Les différentes interviews parues suite à la publication de ce nouvel album ont montré un groupe sans véritable pression. À entendre Communion, il est simple de comprendre pourquoi: cet album du retour est totalement décomplexé, à l'instar du Monotheist de Celtic Frost. Dès les premières notes de "Lovecraft's Death", on se retrouve plongé dans un maëlstrom de fureur, une turbulence de folie que seuls Antoniou et ses sbires savent créer. Bien sûr, on sait que Natalie Rassoulis et son formidable chant soprano ne sont plus de la partie – regrettable, mais l'apport de cet orchestre littéralement gargantuesque (quatre-vingts musiciens) et de ce chœur de trente-deux personnes comble la grosse déception de son absence sur ce disque. La démesure du nombre en point de mire, tout ce petit monde aurait pu néanmoins signifier la réalisation d'un Chaostar-bis.
Il n'en est rien: les trente-neuf minutes de l'album, aussi courtes et frustrantes soient-elles, demeurent du Septic Flesh pur jus. Mieux, la modernité et l'ampleur du son concocté une nouvelle fois par l'indispensable Fredrik Norström – réellement impressionnant et ce n'est pas un vain mot, surtout en ce qui concerne la batterie - participent à la jouissance et au grand frisson ressentis à l'écoute de Communion. Ce dernier va à l'essentiel et réalise une synthèse logique entre l'envoûtement et la grandiloquence de Sumerian Daemons ("Lovecraft's Death", "We, the Gods" et le tonitruant "Babel's Gate" où le blast dispute aux parties classiques monstrueuses), les vélléités gothiques et mélodiques observées sur Revolution DNA où le chant clair de Sotiris V., absent de Sumerian Daemons, ici fait des merveilles (le gracieux et volatile "Sangreal" et "Sunlight Moonlight", imparables) et l'expérience Chaostar vécue par Antoniou, à son apogée ("Persepolis", "Annubis", épiques à souhait).
Néanmoins, la finesse d'écriture et l'émotion de Sumerian Daemons et du non moins culte Ophidian Wheel manquent légèrement à l'appel, tant on a l'impression que Septic Flesh veut, en toutes circonstances, maintenir le blanc (les parties classiques) et le noir (les parties death), sans travailler à fond ses nuances de gris: certes, Communion est énorme, certes, l'orchestre se fond littéralement dans l'ensemble, mais son tracklisting demeure souvent carré et manichéen, à l'image des titres majoritairement saturés, qui oscillent entre fureur classique incontrôlable et démonstration technique froide ("Communion").

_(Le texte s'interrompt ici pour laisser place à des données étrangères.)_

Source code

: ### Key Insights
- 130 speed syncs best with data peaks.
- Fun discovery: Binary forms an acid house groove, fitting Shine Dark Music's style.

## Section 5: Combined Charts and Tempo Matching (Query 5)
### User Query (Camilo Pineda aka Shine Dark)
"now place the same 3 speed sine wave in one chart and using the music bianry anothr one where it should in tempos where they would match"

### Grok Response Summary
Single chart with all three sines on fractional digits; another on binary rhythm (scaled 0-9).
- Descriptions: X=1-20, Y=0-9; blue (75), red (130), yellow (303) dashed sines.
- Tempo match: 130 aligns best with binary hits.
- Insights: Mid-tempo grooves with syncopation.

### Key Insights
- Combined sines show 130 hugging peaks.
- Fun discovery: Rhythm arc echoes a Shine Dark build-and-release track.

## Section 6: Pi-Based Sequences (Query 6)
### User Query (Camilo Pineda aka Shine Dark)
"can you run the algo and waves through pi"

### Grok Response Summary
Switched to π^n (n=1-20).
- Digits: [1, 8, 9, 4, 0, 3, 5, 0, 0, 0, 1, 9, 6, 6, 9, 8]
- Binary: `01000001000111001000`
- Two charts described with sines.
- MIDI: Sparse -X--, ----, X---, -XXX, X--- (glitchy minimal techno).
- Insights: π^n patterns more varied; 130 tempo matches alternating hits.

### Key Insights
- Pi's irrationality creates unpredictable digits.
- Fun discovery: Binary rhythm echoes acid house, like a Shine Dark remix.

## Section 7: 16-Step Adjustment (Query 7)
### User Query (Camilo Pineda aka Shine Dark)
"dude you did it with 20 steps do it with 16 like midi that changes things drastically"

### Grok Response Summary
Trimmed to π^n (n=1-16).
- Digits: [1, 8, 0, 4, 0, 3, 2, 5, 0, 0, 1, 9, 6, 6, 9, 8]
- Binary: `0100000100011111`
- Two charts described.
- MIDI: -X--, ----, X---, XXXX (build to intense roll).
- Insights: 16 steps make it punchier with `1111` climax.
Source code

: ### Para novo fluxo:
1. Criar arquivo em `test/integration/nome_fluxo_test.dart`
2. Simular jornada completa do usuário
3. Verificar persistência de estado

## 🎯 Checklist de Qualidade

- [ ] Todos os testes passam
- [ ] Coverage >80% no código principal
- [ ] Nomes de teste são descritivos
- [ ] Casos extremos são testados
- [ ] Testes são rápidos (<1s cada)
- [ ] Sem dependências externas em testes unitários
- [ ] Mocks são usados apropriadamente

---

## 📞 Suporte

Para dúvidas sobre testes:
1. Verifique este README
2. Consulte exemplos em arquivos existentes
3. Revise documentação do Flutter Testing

Ainsi, malgré son aspect rentre-dedans affirmé, ce nouvel album ne se contente pas d'appliquer un style, qui, mine de rien, renvoie tous les prétendants au mélange metal/parties orchestrales dans les cordes – on a affaire ici à un album racé à l'extrême, d'une puissance véritablement peu commune, qui exerce un pouvoir de fascination inimaginable. Après, la grandiloquence - loin de sonner kitsch mais aussi loin d'être anodine ici – pourra rebuter les réfractaires et les trente-huit minutes de Communion sont aussi sèches qu'un coup de trique, laissant un petit goût de trop peu.
Moins complexe que Sumerian Daemons, plus efficace aussi, pour peu que l'on fasse – et c'est difficile – abstraction de ses illustres prédécesseurs (Sumerian Daemons et Ophidian Wheel en tête, qu'ils ne referont jamais), qui atteignaient des hauteurs inégalées et que l'on prenne en compte la qualité des arrangements vocaux et orchestraux, véritablement fabuleux, Communion est un putain d'album. La messe est dite, laissez les portes de l'enfer grandes ouvertes.